DualSense’s Touchpad Couples With Touchscreen Interface, Might Also Remember Gestures

Similar to the current design, the new DualSense (DualShock 5) wireless controller for PlayStation 5 also has a center-mounted touchpad. The difference, however, being the “slightly larger look and feel” which mostly has to do with the subtle repositioning of the light bar to each side of the touchpad.

In an announcement made earlier today, Sony refrained from going into any details about what to expect from the new touchpad. In a recently filed patent for DualSense though, which was published just around the announcement, several examples can be found to understand the touch-sensitive panel.

Not many are aware that Sony actually wanted the original DualShock 4 to feature a touchscreen. The idea was scrapped in the end because developers felt that a touchscreen would force players to divert their eyes during gameplay.

DualSense plays around the same concept by coupling with a touchscreen interface on the television set or monitor as part of the controller. Hence, players can focus on their gameplay while using the touchpad through the interface shown in-game, at least if the developer has included one.

The touch panel can be coupled with a display screen to provide a touchscreen interface as part of the controller. The touchscreen interface can be controlled by an interactive application to display various images in accordance with the interactive application.

The following are three examples from the aforementioned patent that confirms how the touchpad of DualSense will work with the in-game touchscreen interface.

The touchscreen might display an image which delineates regions of the touchscreen that correspond to various functionalities for the interactive application.

The touch screen might display a line which indicates a gesture that the user may perform.
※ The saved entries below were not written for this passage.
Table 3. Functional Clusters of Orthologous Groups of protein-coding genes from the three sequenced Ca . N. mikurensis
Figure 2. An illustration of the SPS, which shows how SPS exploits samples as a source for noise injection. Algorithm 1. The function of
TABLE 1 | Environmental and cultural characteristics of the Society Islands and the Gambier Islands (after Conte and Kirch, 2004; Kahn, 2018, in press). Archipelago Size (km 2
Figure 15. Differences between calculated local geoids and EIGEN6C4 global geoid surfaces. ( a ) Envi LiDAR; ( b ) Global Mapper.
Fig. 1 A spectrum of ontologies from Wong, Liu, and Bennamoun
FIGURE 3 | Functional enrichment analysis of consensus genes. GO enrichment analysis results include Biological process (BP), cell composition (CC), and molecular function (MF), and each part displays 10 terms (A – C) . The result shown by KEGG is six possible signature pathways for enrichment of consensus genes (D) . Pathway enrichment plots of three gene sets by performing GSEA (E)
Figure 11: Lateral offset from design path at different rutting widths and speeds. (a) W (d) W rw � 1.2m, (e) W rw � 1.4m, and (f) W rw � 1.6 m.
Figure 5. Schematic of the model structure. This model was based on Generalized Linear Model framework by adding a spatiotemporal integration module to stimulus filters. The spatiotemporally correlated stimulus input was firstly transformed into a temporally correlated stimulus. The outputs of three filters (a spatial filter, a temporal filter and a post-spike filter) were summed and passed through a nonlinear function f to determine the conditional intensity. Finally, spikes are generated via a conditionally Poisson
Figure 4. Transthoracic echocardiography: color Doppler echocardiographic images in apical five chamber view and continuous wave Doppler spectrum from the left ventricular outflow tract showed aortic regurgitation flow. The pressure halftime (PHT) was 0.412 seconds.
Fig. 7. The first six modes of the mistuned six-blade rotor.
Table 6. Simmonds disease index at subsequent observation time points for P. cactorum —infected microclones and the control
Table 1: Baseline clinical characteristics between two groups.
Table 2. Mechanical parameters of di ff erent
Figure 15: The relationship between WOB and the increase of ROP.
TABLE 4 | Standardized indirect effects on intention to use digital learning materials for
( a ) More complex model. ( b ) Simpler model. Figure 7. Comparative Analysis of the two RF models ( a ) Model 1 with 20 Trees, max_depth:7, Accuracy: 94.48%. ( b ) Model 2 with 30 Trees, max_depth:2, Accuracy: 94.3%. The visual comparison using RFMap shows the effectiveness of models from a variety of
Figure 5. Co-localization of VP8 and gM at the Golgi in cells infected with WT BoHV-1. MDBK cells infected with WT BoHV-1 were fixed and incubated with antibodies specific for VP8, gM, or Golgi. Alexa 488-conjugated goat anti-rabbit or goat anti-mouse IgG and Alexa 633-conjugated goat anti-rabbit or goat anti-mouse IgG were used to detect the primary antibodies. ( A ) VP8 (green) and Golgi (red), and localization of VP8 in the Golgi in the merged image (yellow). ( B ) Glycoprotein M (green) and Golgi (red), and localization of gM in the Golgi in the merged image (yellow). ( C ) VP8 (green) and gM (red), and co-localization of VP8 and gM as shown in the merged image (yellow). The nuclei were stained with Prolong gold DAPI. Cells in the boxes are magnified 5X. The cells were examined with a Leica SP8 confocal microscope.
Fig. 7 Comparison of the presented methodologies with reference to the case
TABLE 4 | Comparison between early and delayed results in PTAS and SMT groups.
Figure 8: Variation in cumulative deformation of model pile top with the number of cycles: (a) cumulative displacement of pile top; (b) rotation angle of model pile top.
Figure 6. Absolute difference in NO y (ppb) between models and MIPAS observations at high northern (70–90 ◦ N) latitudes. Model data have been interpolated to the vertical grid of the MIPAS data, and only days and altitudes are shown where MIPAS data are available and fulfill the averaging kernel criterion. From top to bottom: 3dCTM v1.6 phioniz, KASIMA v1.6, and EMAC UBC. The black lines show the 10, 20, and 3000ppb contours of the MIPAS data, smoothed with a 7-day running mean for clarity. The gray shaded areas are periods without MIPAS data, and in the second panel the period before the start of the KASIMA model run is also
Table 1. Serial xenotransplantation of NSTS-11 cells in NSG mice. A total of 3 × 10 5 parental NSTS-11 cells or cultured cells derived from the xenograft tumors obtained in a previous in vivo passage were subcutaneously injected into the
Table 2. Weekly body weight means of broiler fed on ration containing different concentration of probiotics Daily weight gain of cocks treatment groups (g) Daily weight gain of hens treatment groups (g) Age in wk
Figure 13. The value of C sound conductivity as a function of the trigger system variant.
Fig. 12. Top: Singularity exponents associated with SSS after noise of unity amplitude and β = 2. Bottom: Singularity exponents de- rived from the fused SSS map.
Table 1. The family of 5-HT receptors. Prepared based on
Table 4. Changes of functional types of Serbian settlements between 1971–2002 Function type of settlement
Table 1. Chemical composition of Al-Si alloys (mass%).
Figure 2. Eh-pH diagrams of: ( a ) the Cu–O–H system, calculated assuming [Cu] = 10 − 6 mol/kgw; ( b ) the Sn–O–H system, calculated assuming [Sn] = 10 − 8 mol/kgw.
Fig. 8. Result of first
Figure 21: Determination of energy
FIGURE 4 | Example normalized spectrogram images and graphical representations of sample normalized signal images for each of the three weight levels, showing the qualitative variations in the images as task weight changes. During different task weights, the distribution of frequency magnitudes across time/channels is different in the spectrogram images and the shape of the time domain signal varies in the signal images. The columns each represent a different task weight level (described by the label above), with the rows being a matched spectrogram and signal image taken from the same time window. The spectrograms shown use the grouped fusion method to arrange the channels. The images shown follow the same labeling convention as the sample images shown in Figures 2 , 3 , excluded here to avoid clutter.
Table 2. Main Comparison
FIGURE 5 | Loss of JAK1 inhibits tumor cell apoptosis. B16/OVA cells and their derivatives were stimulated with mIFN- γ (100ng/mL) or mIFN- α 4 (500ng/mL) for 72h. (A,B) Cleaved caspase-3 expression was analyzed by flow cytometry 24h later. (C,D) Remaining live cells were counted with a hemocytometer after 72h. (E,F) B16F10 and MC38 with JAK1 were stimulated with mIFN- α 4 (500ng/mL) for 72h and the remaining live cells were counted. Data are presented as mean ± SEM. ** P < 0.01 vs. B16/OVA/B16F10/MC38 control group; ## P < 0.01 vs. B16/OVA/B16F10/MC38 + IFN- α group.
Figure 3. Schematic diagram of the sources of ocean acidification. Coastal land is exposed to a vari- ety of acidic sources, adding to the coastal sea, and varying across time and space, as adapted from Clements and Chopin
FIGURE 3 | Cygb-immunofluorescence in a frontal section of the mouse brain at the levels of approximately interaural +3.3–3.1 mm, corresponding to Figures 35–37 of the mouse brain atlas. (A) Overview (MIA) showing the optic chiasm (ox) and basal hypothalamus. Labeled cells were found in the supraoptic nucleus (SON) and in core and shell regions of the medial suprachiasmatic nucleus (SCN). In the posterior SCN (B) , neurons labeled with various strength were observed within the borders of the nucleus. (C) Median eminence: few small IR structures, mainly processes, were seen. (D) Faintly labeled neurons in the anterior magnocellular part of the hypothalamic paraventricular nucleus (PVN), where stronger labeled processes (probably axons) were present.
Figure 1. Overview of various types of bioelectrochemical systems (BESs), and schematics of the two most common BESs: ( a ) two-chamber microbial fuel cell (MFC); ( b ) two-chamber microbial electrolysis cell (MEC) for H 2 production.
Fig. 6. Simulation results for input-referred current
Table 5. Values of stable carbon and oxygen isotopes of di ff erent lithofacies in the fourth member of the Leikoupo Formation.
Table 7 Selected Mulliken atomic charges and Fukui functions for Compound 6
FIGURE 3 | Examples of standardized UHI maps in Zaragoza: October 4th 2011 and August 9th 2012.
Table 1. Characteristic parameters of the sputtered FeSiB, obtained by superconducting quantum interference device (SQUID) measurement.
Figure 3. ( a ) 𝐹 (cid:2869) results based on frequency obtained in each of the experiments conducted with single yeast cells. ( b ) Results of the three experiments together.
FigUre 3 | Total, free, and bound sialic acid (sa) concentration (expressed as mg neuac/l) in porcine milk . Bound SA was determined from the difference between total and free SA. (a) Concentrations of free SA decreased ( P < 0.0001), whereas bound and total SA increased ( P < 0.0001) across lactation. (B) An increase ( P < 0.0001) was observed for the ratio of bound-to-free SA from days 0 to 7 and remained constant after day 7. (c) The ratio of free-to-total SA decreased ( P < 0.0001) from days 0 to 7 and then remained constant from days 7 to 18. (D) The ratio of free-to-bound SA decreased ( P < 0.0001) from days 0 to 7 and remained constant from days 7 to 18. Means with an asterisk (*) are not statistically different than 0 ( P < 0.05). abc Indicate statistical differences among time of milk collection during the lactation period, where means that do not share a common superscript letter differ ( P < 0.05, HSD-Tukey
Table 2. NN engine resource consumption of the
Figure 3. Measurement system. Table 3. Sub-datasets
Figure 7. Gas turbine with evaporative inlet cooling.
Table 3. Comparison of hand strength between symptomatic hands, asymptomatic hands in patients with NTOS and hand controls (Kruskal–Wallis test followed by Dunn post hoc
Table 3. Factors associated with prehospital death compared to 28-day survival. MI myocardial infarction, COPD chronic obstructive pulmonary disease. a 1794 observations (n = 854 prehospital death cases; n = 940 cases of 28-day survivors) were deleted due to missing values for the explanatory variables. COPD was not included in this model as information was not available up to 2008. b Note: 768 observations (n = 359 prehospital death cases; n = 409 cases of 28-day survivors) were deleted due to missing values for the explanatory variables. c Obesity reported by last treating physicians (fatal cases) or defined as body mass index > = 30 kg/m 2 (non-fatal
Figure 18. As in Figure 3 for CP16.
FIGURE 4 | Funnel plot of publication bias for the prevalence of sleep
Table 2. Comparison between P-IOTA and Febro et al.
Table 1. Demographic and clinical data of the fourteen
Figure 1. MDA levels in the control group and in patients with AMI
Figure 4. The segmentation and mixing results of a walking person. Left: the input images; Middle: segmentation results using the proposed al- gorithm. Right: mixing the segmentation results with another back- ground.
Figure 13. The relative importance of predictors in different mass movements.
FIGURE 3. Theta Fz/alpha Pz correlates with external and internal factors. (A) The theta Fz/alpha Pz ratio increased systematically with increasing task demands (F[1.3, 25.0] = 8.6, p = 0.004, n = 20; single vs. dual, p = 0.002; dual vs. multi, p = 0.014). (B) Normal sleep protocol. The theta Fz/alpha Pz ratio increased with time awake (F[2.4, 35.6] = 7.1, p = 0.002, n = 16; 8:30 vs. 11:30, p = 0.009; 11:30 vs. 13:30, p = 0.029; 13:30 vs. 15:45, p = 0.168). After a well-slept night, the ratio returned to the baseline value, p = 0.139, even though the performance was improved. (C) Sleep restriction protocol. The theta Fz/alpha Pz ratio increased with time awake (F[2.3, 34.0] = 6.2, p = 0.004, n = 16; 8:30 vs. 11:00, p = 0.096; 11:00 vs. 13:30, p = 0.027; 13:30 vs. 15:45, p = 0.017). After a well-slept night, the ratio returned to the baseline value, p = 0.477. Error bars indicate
The user might trace the line shown on the touchscreen so as to perform the indicated gesture.

The touchscreen might be configured to display a gesture or gestures of the user, by providing a visual trace line of where the user touched and swiped/moved their finger(s) along the touchscreen.

It mostly boils down to performing gestures on various areas of the touchpad. DualSense can also remember an unknown amount of gestures, which presumably means that players will be able to record their own custom gestures for particular in-game actions.

Most importantly, gestures made on the touchpad will be displayed on-screen in real time so that players never have to look at the controller in their hands. Hence, solving the problem that Sony was facing with DualShock 4.

The touchscreen is configured to display the most recent gesture or gestures which have been performed on the touchscreen. By way of example, older gestures may be eliminated from display when a new gesture is detected, or trace lines may be configured to fade from display over time or be eliminated from display after a preset time has elapsed.

Within the same patent, Sony also outlined how an array of built-in microphones will allow DualSense to identify and isolate a sound source – the user – from the environment by using different sensors and tracking methods. Hence, DualSense has the capability of removing crosstalk when multiple controllers are in the same environment.